I wanted to talk a little bit about linkrot.
I’m involved with a fanart archival project, homestucksongcomics. Calling it an archival project might be a little pretentious; we just reblog lyricstucks, tagging and indexing them as best we can to make it easy for people to find them. These days, we’re losing more and more posts. A lot of lyricstucks are long and artists courteously put them under read-mores, which became defunct when people deleted their blogs or changed fandoms and deleted the post. We’ve added youtube video adaptations of some of these lyricstucks below the read-mores, only for the videos to later get deleted or privated.
Earlier this year, I thought of a lyricstuck that I loved and went to rewatch it, only to discover that it had suffered this fate. I remember the illustrations from it, the ideas, the way it matched characters to the song’s concepts. I’d spoken to the artist once and told them how much I loved it; they were surprised I’d even seen it as it hadn’t gotten a lot of notes. No one can see it now. I searched youtube for any existing adaptations and came up empty-handed. I even tried the internet archive. All that’s left of it now is the very first panel before the read more. I cried about it.
With all of these fan artists, we are internet strangers, but there was a time when we loved the same thing. We poured our time and energy and creativity and fragile pieces of our hearts into our art and cosplays and fanworks. I started doing digital art at all because I was inspired by other people’s lyricstucks and wanted to make my own. These days, I’m not particularly involved in fandom and am lucky if I post fan art once a year, but I’m carrying the memories of our community, our passion and absurdity, the skills and songs I learned because of them, with me, and I think of it with great fondness.
Yesterday, someone reblogged a lyricstuck from homestucksongcomics and I got a notification about it.
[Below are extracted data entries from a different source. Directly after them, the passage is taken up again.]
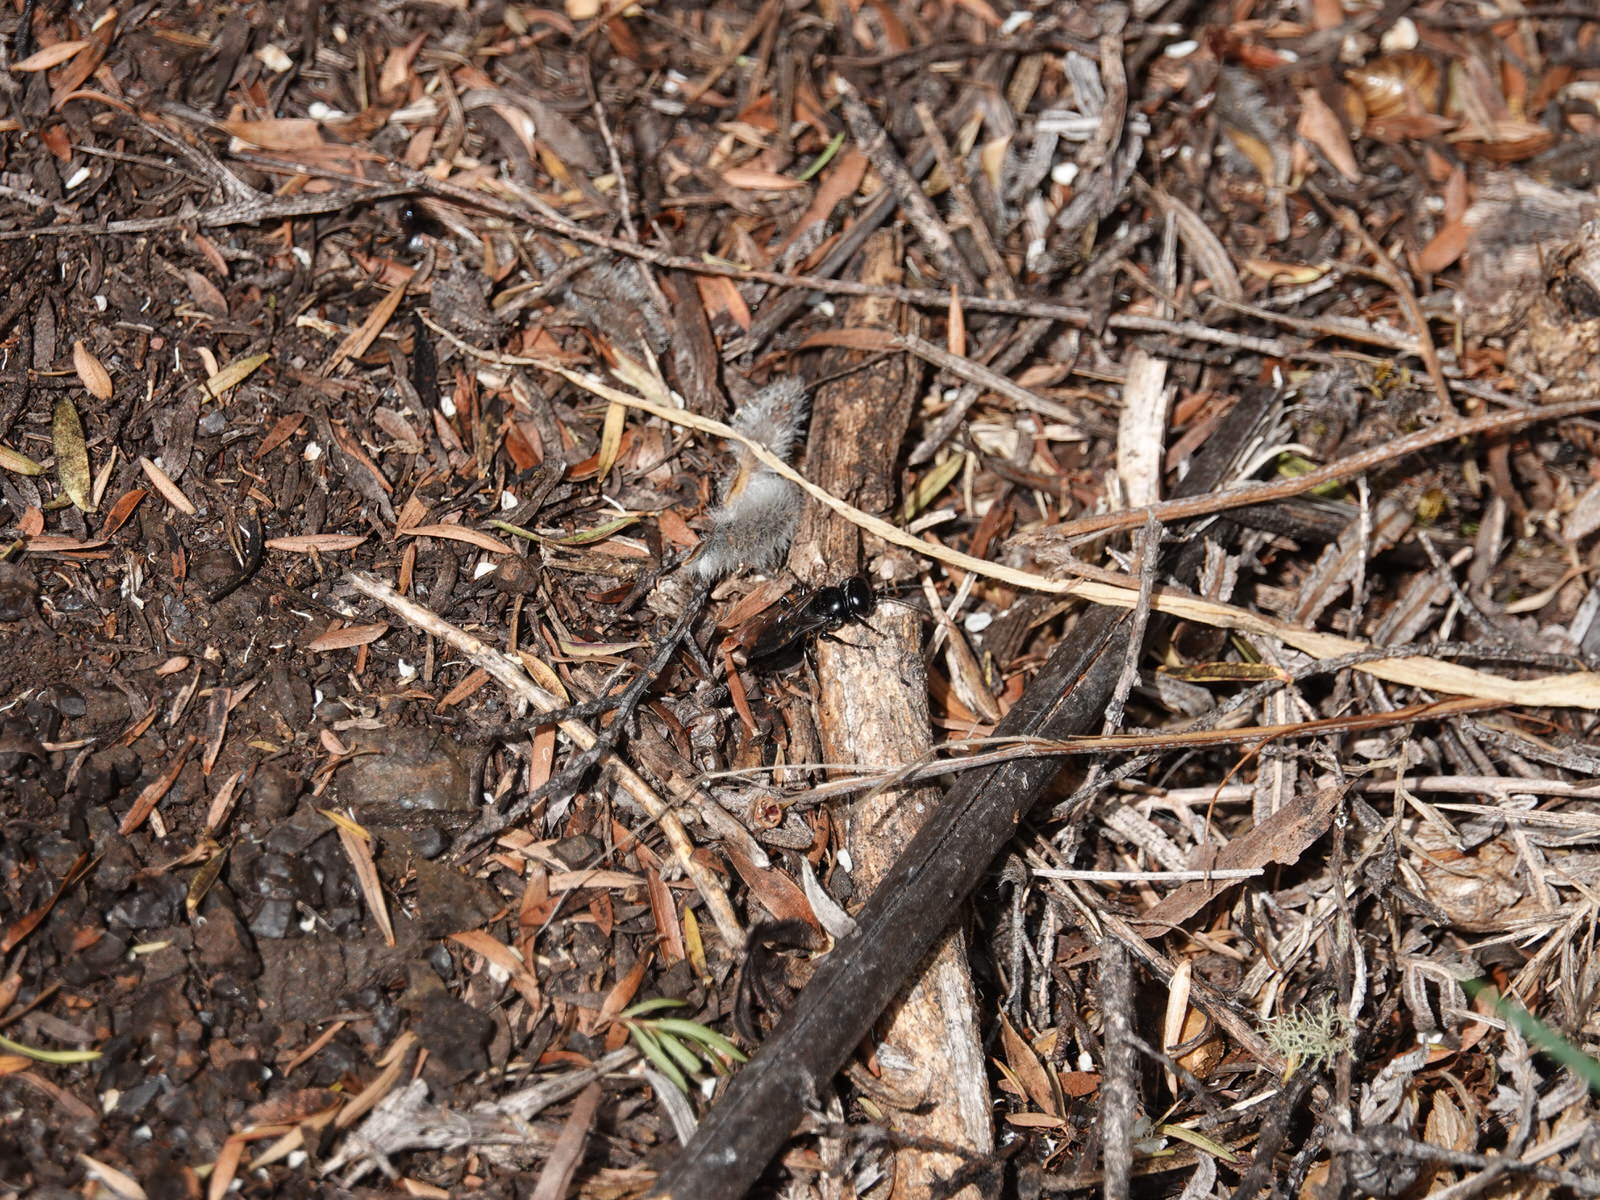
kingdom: Animalia
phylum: Arthropoda
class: Insecta
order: Hymenoptera
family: Crabronidae
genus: Tachysphex
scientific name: Tachysphex nigerrimus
This particular lyricstuck was from a deactivated blog, but wasn’t under a read more so we had the whole thing preserved. They tagged it: #my art #archive #god i missed this. It was the original artist, reblogging their old art onto their new blog. I don’t know when it was originally posted, but we had reblogged it in 2014. It had been almost ten years.
I guess this all is to say, I missed this too. We’ve all grown and changed in that time, and a lot of us have packed up and moved on and it will never be what it once was, but let’s not erase what we shared. My first lyricstuck did not get many notes and its art is borderline embarrassing; you will recall it was essentially my first digital art project. I can’t imagine anyone would miss it if it went anywhere, but it will be staying up.